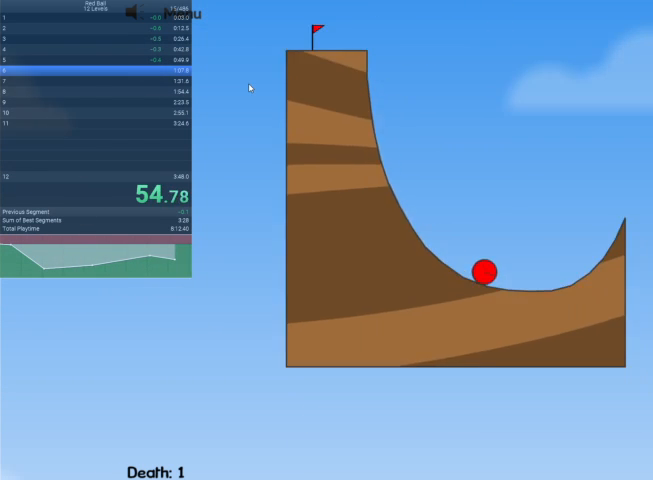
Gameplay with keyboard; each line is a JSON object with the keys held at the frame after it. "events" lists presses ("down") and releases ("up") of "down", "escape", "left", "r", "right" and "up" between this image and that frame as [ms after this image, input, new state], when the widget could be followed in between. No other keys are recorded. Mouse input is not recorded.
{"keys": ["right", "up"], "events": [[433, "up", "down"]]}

■ ■ ■ ■ ■

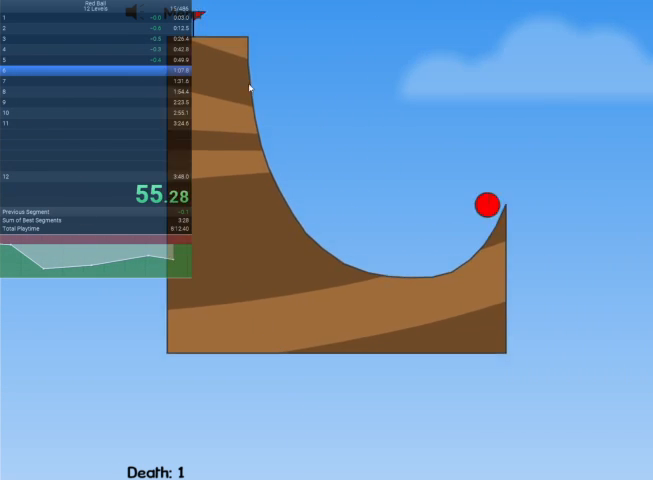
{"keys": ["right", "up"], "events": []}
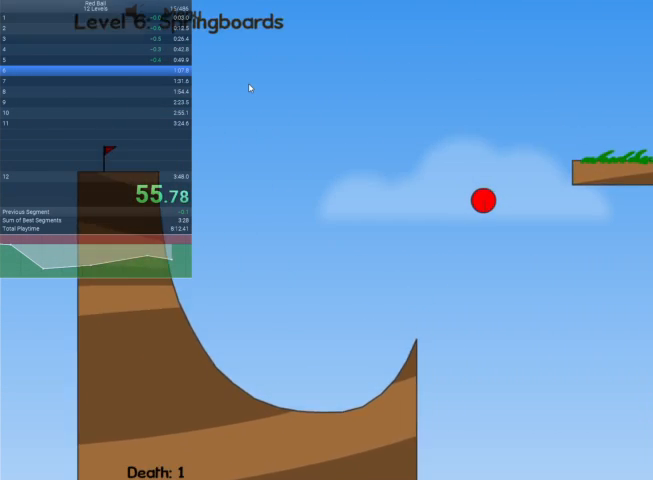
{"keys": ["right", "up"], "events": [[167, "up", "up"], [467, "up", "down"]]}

■ ■ ■ ■ ■

Work task:
Every line with "down" in it should be copied from the entries.

Answer:
Gameplay with keyboard; each line is a JSON object with the keys held at the frame after it. "events" lists presses ("down") and releases ("up") of "down", "escape", "left", "r", "right" and "up" between this image and that frame as [ms after this image, input, new state], when the widget could be followed in between. No other keys are recorded. Mouse input is not recorded.
{"keys": ["right", "up"], "events": [[433, "up", "down"]]}
{"keys": ["right", "up"], "events": [[167, "up", "up"], [467, "up", "down"]]}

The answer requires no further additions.